Protests as Bahrain uprising anniversary gets under way
Clashes have continued overnight in Bahrain's capital, Manama.
Security forces fired tear gas and stun grenades at protesters who gathered ahead of the first anniversary of the start of pro-democracy demonstrations in the Gulf kingdom on Tuesday.
Thousands are expected to march on Pearl Roundabout - the focal point of protests last year - which opposition leaders have vowed to retake.
At least 60 people have been killed since the uprising began last February.
Riot police and other security forces have been deployed across Bahrain.
A resident of the Shia village of Sitra, on the outskirt of Manama, told the BBC that security forces had fired tear gas and stun grenades throughout the night.
On Monday evening, demonstrators advanced about 2km (1.5 miles) towards Pearl Roundabout before they were pushed back by riot police, the Reuters news agency reports.
"We will not back down,'" Nader Abdul Imam, who sought shelter in a house with other protesters to get away from the tear gas, told the Associated Press.
At the scene
The situation right now is that downtown Manama is quiet, almost eerily quiet, a year on from the peaceful takeover of Pearl Roundabout. There is a very heavy police presence, with personnel stationed on the corners of major roads. Many roads leading to the capital were also blocked. A few people have made their way to Pearl Roundabout, but any kind of mass demonstration there has not yet materialised.
However, there have been many disturbances in predominantly Shia villages on the outskirts of the capital. Police fired tear gas and stun grenades at protesters overnight. In Sanabis, there was very heavy use of tear gas, and a resident of Sitra said the streets outside his house were littered with spent tear-gas canisters.
The government, which is dominated by the Sunni royal family, says it is meeting its commitments to introduce political reforms and curb the police. But the mostly Shia opposition says the government is not doing enough.
"This has gone on for one year and it will go for another year or more.''
Most of the demonstrators are from the country's Shia Muslim majority, which has long complained of discrimination at the hands of the Sunni royal family, the Al Khalifa.

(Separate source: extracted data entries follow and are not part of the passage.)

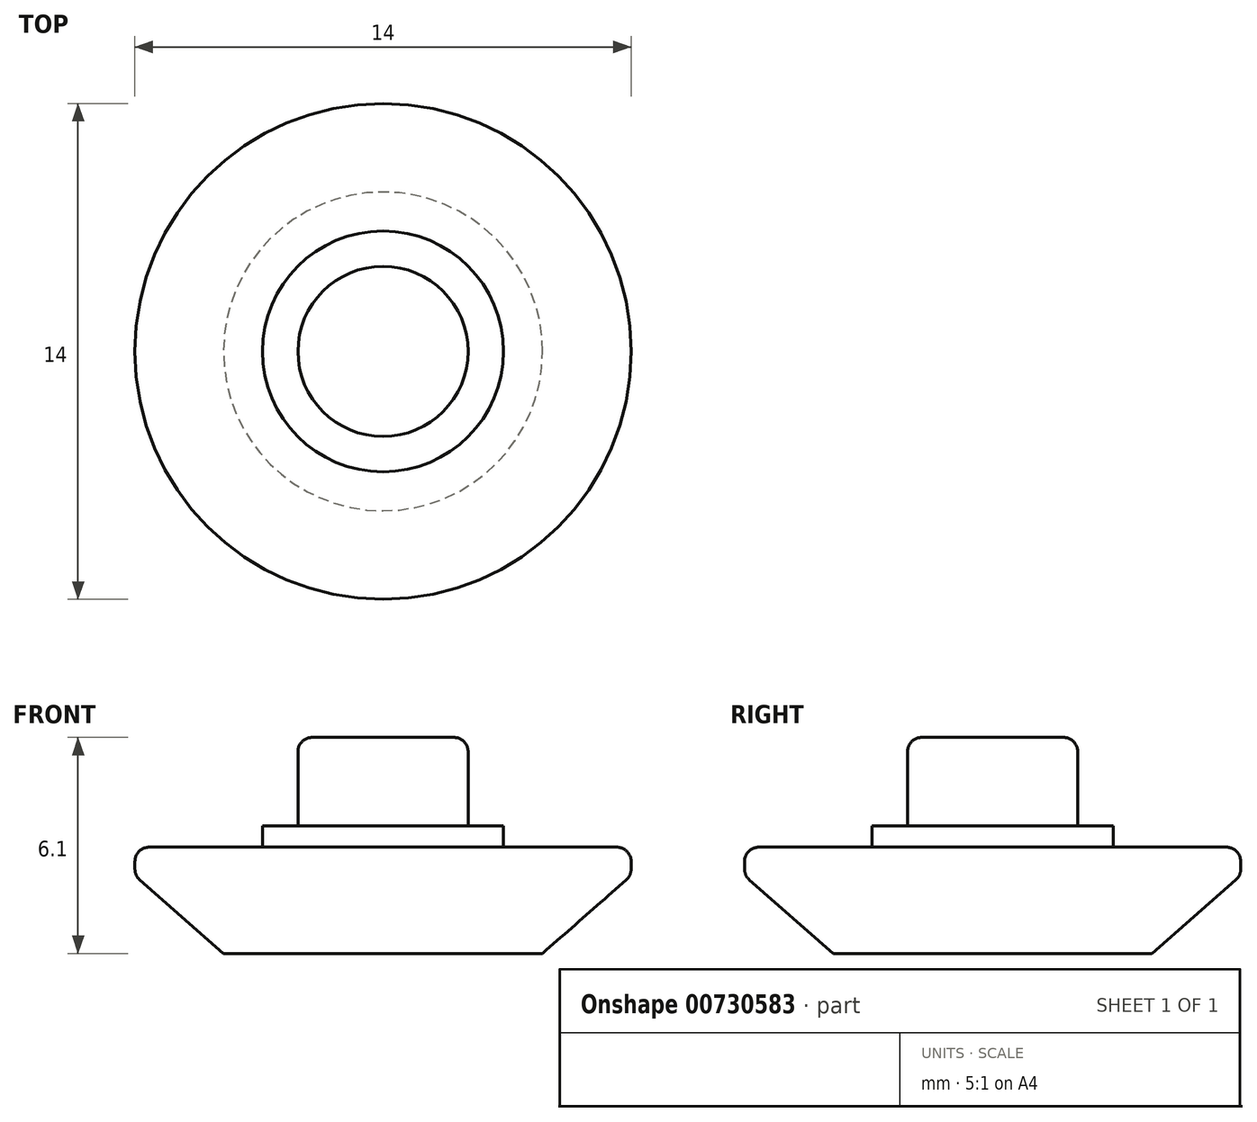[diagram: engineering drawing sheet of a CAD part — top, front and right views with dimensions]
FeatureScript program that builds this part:
annotation { "Feature Type Name" : "Feature", "Feature Type Description" : "" }
export const myFeature = defineFeature(function(context is Context, id is Id, definition is map)
    precondition{}
    {
        {
            var Q0;
            Q0=qCreatedBy(makeId("Front.planeOp"),FACE);
            var sketch = newSketch(context, id + "F0", { "sketchPlane" : qUnion([Q0])});
            skLineSegment(sketch, "E0", {"start": v(0, 0) * mm, "end": v(4.5, 0) * mm});
            skLineSegment(sketch, "E1", {"start": v(4.5, 0) * mm, "end": v(7, 2.2) * mm});
            skLineSegment(sketch, "E2", {"start": v(7, 2.2) * mm, "end": v(7, 3) * mm});
            skLineSegment(sketch, "E3", {"start": v(7, 3) * mm, "end": v(3.4, 3) * mm});
            skLineSegment(sketch, "E4", {"start": v(3.4, 3) * mm, "end": v(3.4, 3.6) * mm});
            skLineSegment(sketch, "E5", {"start": v(3.4, 3.6) * mm, "end": v(2.4, 3.6) * mm});
            skLineSegment(sketch, "E6", {"start": v(2.4, 3.6) * mm, "end": v(2.4, 6.1) * mm});
            skLineSegment(sketch, "E7", {"start": v(2.4, 6.1) * mm, "end": v(0, 6.1) * mm});
            skLineSegment(sketch, "E8", {"start": v(0, 6.1) * mm, "end": v(0, 0) * mm});
            skSolve(sketch);
        }
        {
            var Q0;
            Q0=qCreatedBy(makeId("Front.planeOp"),FACE);
            var sketch = newSketch(context, id + "F1", { "sketchPlane" : qUnion([Q0])});
            skLineSegment(sketch, "E9", {"start": v(0, 23.2) * mm, "end": v(0, 0) * mm, "construction": true});
            skSolve(sketch);
        }
        {
            var Q0;
            Q0 = qSketchRegion(id + "F0", true);
            var Q1;
            Q1=sQuery(id+"F1.wireOp",EDGE,"E9");
            revolve(context, id + "F2", {"surfaceOperationType" : NewSurfaceOperationType.NEW, "entities" : qUnion([Q0]), "axis" : qUnion([Q1]), "revolveType" : RevolveType.FULL});
        }
        {
            var Q0;
            Q0=makeQuery(id+"F2.opRevolve","SWEPT_EDGE",EDGE,{"disambiguationData":[OSD([sQuery(id+"F0.wireOp",EDGE,"E1"),sQuery(id+"F0.wireOp",EDGE,"E2")])]});
            var Q1;
            Q1=makeQuery(id+"F2.opRevolve","SWEPT_EDGE",EDGE,{"disambiguationData":[OSD([sQuery(id+"F0.wireOp",EDGE,"E6"),sQuery(id+"F0.wireOp",EDGE,"E7")])]});
            var Q2;
            Q2=makeQuery(id+"F2.opRevolve","SWEPT_EDGE",EDGE,{"disambiguationData":[OSD([sQuery(id+"F0.wireOp",EDGE,"E2"),sQuery(id+"F0.wireOp",EDGE,"E3")])]});
            fillet(context, id + "F3", {"entities" : qUnion([Q0, Q1, Q2]), "radius" : 0.4 * mm, "tangentPropagation" : true, "allowEdgeOverflow" : false});
        }
    });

Khalil al-Marzuq, a politician from al-Wefaq, the largest opposition party in the kingdom, urged protesters to be peaceful.
Speaking on the BBC's World Service, he said: "This is a non-violent movement and should continue to be [a] non-violent movement."
"Because your cause is justice and you will get at the end what you want."
Last month, King Hamad Bin Isa al-Khalifa attempted to address some of the protesters' demands by announcing constitutional reforms intended to lead to greater accountability.
He also ordered the rebuilding of Shia mosques demolished by the government and the reinstatement of those who had lost their jobs, and appointed two British lawyers to overhaul the judicial system.
But the opposition, as well as human rights groups, say little is being done to curb the country's security forces.
An independent inquiry was set up by King Hamad after growing international condemnation of human rights abuses. In a report in November, it confirmed excessive use of force and systematic torture of prisoners in detention by security forces.
Last February, protesters occupied Pearl Roundabout for a month and were only driven out after neighbouring Saudi Arabia and other Sunni-ruled Gulf states dispatched troops to Bahrain to help.
The government subsequently demolished the large Pearl Monument that had towered over the roundabout. It remains sealed off.